Exercise goal
In the Raccoon Creek State Park text below, condense the paragraph beginning "Raccoon Creek State Park is one of" into a short bulleted list of its main facts.

Text extract

Raccoon Creek State Park
3000 State Route 18
724-899-2200

Raccoon Creek State Park is one of Pennsylvania’s largest and most visited state parks. It began as a Recreational Demonstration Area operated by the National Park Service in the 1930s during the Civilian Conservation Corps (CCC) era. The park encompasses 7,572 acres and features the beautiful 100-acre Raccoon Lake. Facilities are a mix of modern and rustic with group camps from the CCC era.

Hiking at Raccoon Creek State Park

42 miles

The park offers a wide variety of hiking options to meet the needs of the casual day hiker, as well as the overnight backpacker looking for a challenge within a wilderness setting, and also offers biking, horseback riding, and cross-country skiing.

All visitors using the park trail system should read the trail rules and usage information before hiking.

Multi-use Trails
8.7 miles, mountain biking, horseback riding, hiking permitted

Appaloosa Trail
3 miles, yellow blazes, more difficult hiking

This main equestrian trail can be accessed via the equestrian parking lot off of PA 168 and the connecting Appaloosa Spur Trail. The trail winds along rolling forested hills of maples, oaks, hickory, and cherry. The trail passes an old homestead and spring house. Connector Trail 4 (hiking only) leads to the Pioneer backpacking campsites, Connector Trail 5 (multi-use) leads to the Pioneer Group Tenting areas and Pioneer Road.

Appaloosa Spur
0.7 mile, yellow blazes, easiest hiking

This trail connects the Equestrian Trailhead parking lot on PA 168 to the Appaloosa Trail.

Items
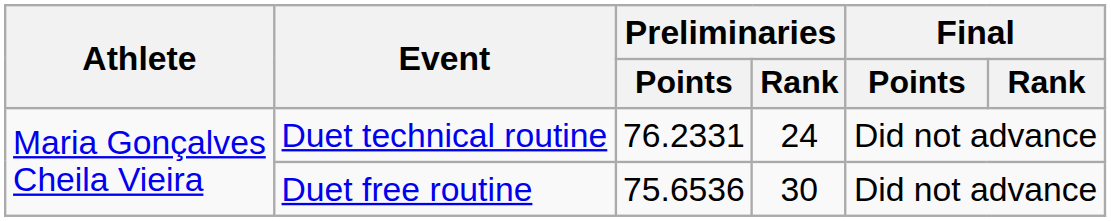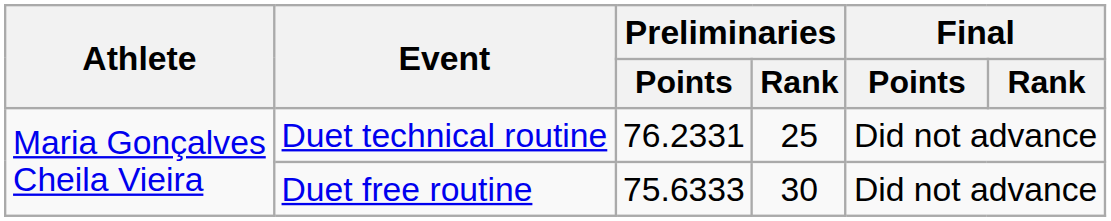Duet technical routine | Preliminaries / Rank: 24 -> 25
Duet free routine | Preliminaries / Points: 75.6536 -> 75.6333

---

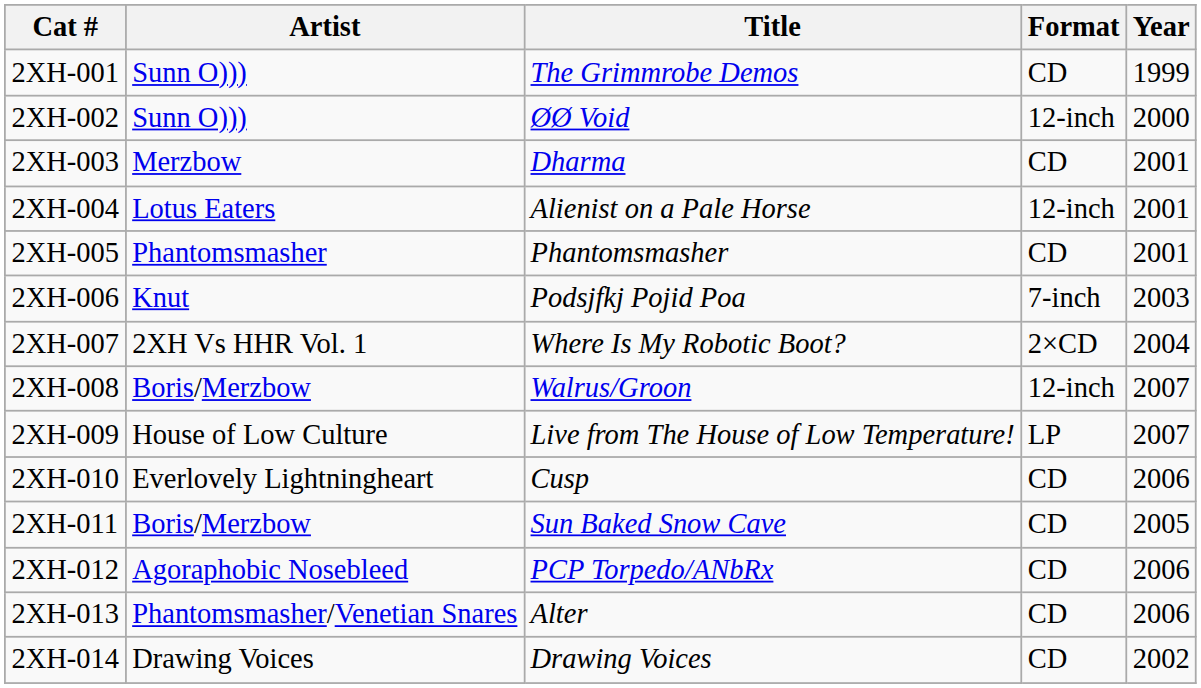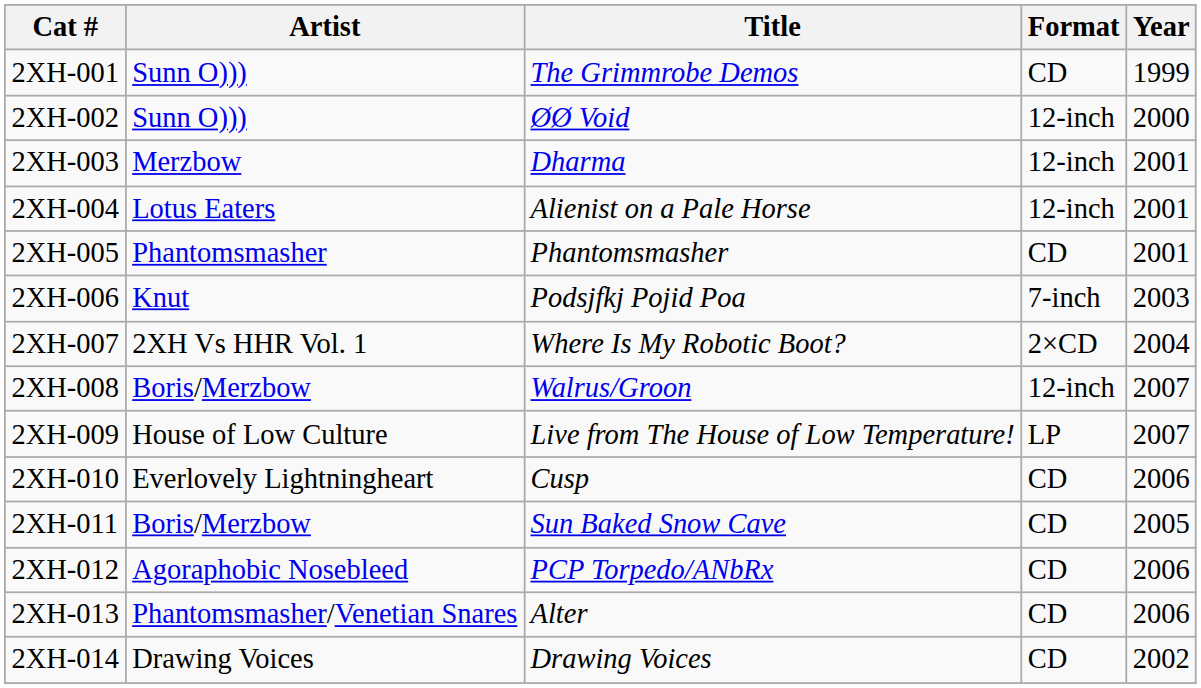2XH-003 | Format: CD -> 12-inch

Finished task
- One of Pennsylvania's largest and most visited state parks
- Began in the 1930s as a Recreational Demonstration Area operated by the National Park Service during the Civilian Conservation Corps (CCC) era
- Covers 7,572 acres and includes the 100-acre Raccoon Lake
- Facilities are a mix of modern and rustic, with group camps from the CCC era